(Given passage)

Daphne: Oh, this is odd. I just got one of my psychic flashes. It's about Eddie.
Martin: Well?
Daphne: It doesn't make any sense. All I'm getting is a picture of Eddie sitting with Dr. Crane.
[cut to Eddie sitting on a bench with an advertising board for Frasier's radio show]

Quote from Niles

Niles: Oh, dear God, he's licking me!
Frasier: Eddie, just stop. Oh, Niles, you have liver behind your ears.
Niles: I imagine I must have picked up a cracker and inadvertently scratched behind my ear.
Frasier: So you're telling me that you had a wad of cold meat behind your ears and didn't feel it?
Niles: That's the story I'm sticking with, yes.

Quote from Frasier

Frasier: Dad. Dad, I expect an explanation. All this time I thought Eddie had been fixed.
Martin: All you had to do was look.
Frasier: Well, I am glad to say I've never been that bored.

Quote from Frasier

Daphne: I think I found the perfect name for this one-
Frasier: Stop! Dogs only need names if you are planning to call them to you, which we are not. Oh, now listen you, you get right back in there, you mangy little thing. Oh, my God. All right, all right. Now, I've got to run down to the radio station, but believe me we are going to be having a discussion about this when I get-
Martin: Oh, relax, Frasier. I'll have Eddie taken care of tomorrow.
Frasier: Yes, well you better. Now, Daphne, give me that box, please.
Daphne: Where are you taking the puppies?
Frasier: To see if I can unload some of them down at the station.
Daphne: Oh, look, couldn't we just keep them for a while?

(End Given passage)

- _Task instructions_
Copy out the full dialogue above about Eddie and the puppies, word for word.

(Exercise data)

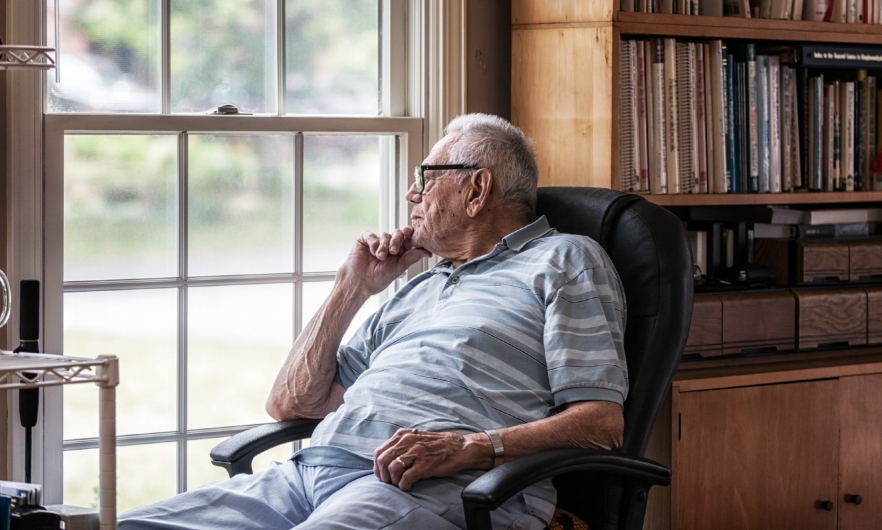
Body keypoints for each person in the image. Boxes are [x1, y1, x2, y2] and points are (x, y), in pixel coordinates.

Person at [118, 113, 627, 530]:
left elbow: (602, 425)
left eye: (424, 180)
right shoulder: (419, 288)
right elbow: (293, 403)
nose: (410, 197)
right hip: (306, 476)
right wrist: (353, 286)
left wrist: (467, 447)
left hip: (432, 489)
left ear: (477, 190)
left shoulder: (564, 259)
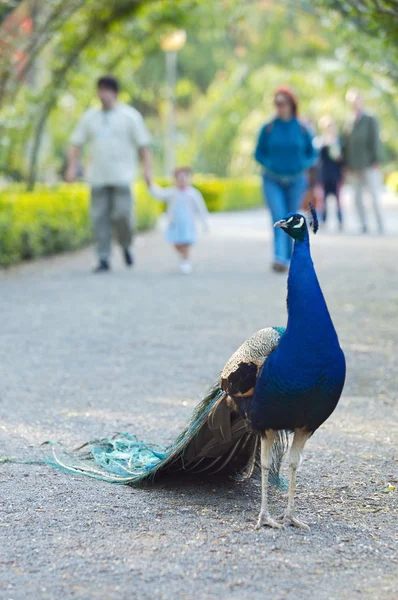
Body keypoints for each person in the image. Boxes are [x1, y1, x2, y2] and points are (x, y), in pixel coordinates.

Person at [65, 75, 152, 272]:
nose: (103, 94)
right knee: (99, 219)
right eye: (100, 90)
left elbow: (144, 147)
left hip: (122, 177)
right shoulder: (89, 118)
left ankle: (126, 245)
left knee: (123, 215)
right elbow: (76, 144)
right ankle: (103, 258)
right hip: (98, 177)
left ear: (115, 92)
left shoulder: (130, 117)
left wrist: (147, 171)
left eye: (106, 90)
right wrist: (72, 167)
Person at [254, 86, 317, 273]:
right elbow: (258, 153)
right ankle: (279, 257)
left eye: (283, 103)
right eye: (277, 103)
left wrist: (301, 164)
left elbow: (312, 154)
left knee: (290, 218)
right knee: (278, 216)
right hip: (272, 179)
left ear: (291, 104)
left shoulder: (302, 128)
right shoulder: (268, 128)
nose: (280, 107)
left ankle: (289, 257)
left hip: (296, 179)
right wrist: (270, 163)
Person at [149, 167, 209, 275]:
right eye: (179, 179)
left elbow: (201, 208)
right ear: (175, 180)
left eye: (184, 178)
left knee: (185, 244)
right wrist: (150, 185)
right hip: (175, 224)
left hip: (187, 224)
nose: (182, 181)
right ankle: (183, 257)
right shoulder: (172, 192)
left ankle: (186, 261)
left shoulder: (193, 194)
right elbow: (159, 194)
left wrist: (205, 224)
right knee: (176, 244)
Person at [343, 89, 384, 234]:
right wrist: (346, 164)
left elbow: (375, 140)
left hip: (369, 164)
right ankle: (364, 224)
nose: (355, 104)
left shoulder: (370, 119)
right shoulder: (349, 121)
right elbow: (346, 144)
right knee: (356, 197)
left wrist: (376, 159)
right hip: (354, 166)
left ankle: (380, 224)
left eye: (357, 100)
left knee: (373, 195)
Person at [317, 115, 344, 230]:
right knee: (323, 200)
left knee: (338, 199)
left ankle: (340, 221)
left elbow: (341, 158)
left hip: (336, 174)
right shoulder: (320, 141)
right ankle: (323, 220)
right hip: (324, 174)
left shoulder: (338, 141)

(End Exercise data)

- _Expected answer_
Daphne: Oh, this is odd. I just got one of my psychic flashes. It's about Eddie.
Martin: Well?
Daphne: It doesn't make any sense. All I'm getting is a picture of Eddie sitting with Dr. Crane.
[cut to Eddie sitting on a bench with an advertising board for Frasier's radio show]

Quote from Niles

Niles: Oh, dear God, he's licking me!
Frasier: Eddie, just stop. Oh, Niles, you have liver behind your ears.
Niles: I imagine I must have picked up a cracker and inadvertently scratched behind my ear.
Frasier: So you're telling me that you had a wad of cold meat behind your ears and didn't feel it?
Niles: That's the story I'm sticking with, yes.

Quote from Frasier

Frasier: Dad. Dad, I expect an explanation. All this time I thought Eddie had been fixed.
Martin: All you had to do was look.
Frasier: Well, I am glad to say I've never been that bored.

Quote from Frasier

Daphne: I think I found the perfect name for this one-
Frasier: Stop! Dogs only need names if you are planning to call them to you, which we are not. Oh, now listen you, you get right back in there, you mangy little thing. Oh, my God. All right, all right. Now, I've got to run down to the radio station, but believe me we are going to be having a discussion about this when I get-
Martin: Oh, relax, Frasier. I'll have Eddie taken care of tomorrow.
Frasier: Yes, well you better. Now, Daphne, give me that box, please.
Daphne: Where are you taking the puppies?
Frasier: To see if I can unload some of them down at the station.
Daphne: Oh, look, couldn't we just keep them for a while?